Dall’Oglio hosted interfaith seminars on the monastery, the place the Christian minority and Muslims used to hope facet by facet, turning it into an emblem of coexistence that attracted guests and worshippers for 3 a long time.
The Italian Jesuit priest was expelled from Syria in 2012 for supporting a mass anti-government rebellion, however returned a yr later.
He disappeared in the summertime of 2013, on his technique to the headquarters of the group that later turned often known as Daesh within the metropolis of Raqqa, the place he had gone to plead for the discharge of kidnapped activists.
Dall’Oglio’s observe of inter-religious coexistence was the precise reverse of the illiberal, murderous extremism of IS.
He was reported to have been executed and his physique dumped in a crevice quickly after his seize, however his demise was by no means confirmed by any celebration.
“IS almost certainly kidnapped him. We have no idea for certain whether or not he’s alive or useless,” Youssef mentioned, including that nobody contacted the monastery to demand ransom.
In 2015, the monastery got here beneath Daesh gunfire after the jihadists started two years of management within the close by Homs countryside.
“We had been scared we might be kidnapped or killed at any second,” particularly after IS reached the close by village of Al-Qaryatain and kidnapped teams of Christians there, Youssef mentioned.
Daesh kidnapped the monastery’s former chief Jacques Mourad from Al-Qaryatain for a number of months in 2015. The group razed a monastery within the close by village and locked a whole bunch of Christians in a dungeon. They had been later freed, however a Christian group which as soon as numbered a whole bunch in Al-Qaryatain has now fallen to fewer than two dozen.

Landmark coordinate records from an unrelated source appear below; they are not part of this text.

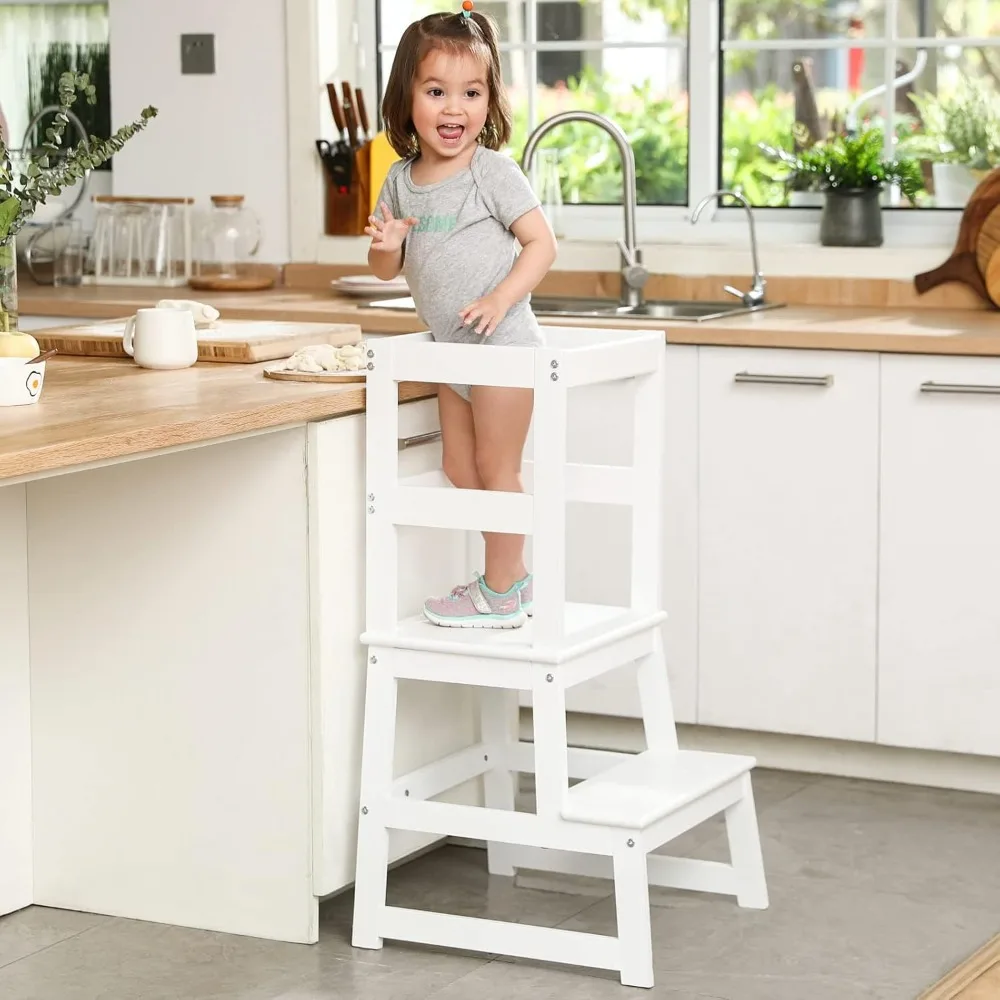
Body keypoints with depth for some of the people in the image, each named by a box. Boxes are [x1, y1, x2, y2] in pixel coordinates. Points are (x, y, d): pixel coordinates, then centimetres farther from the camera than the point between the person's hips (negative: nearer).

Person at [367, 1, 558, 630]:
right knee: (460, 471, 12)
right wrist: (386, 244, -10)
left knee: (495, 467, -3)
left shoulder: (493, 172, -12)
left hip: (502, 341, -7)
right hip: (453, 348, 8)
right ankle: (515, 575, 25)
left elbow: (542, 242, -13)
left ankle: (502, 595, 6)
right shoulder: (401, 181, 7)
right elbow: (388, 270, 13)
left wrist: (502, 298, -26)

“We skilled all types of concern,” Youssef mentioned, including that they felt remoted within the desert monastery on the peak of the preventing, and later due to the COVID-19 pandemic.
US-backed native forces defeated the Daesh “caliphate” in japanese Syria three years in the past, whereas Syrian authorities troops, supported by Russia and Iran-linked forces, have recaptured a lot territory from rebels.
“This can be a easy monastery devoid of luxuries. There isn’t any Web or cell protection, making it simpler to flee the hustle and bustle of town,” Youssef mentioned.
Two monks, a nun, and two postulants stay within the three-story monastery, which incorporates rooms for guests, a fowl farm, and an expansive library.
They stay off the land and drink from a close-by properly.
Within the early hours of the morning, Youssef calls out to them for breakfast from a courtyard overlooking caves carved into the hill.
The lonely hilltop refuge basks in unparalleled tranquillity.
Youssef Al-Halabi, 48, has been a monk for 16 years however he mentioned the dearth of holiday makers left him questioning what he may do to fill his spare time.
“I began searching for methods to fill these lengthy hours… as a result of generally we had zero yearly guests,” he mentioned.
After his morning prayer, the white-bearded monk normally heads to a close-by cave to make candles. Typically he occupies himself with farming.
Halabi, who has devoted his life to worship and to serving guests, mentioned he hoped folks would fill the monastery as soon as extra “to share our lifestyle.”
“This can be a area to breathe, away from the noise and agitation,” he mentioned.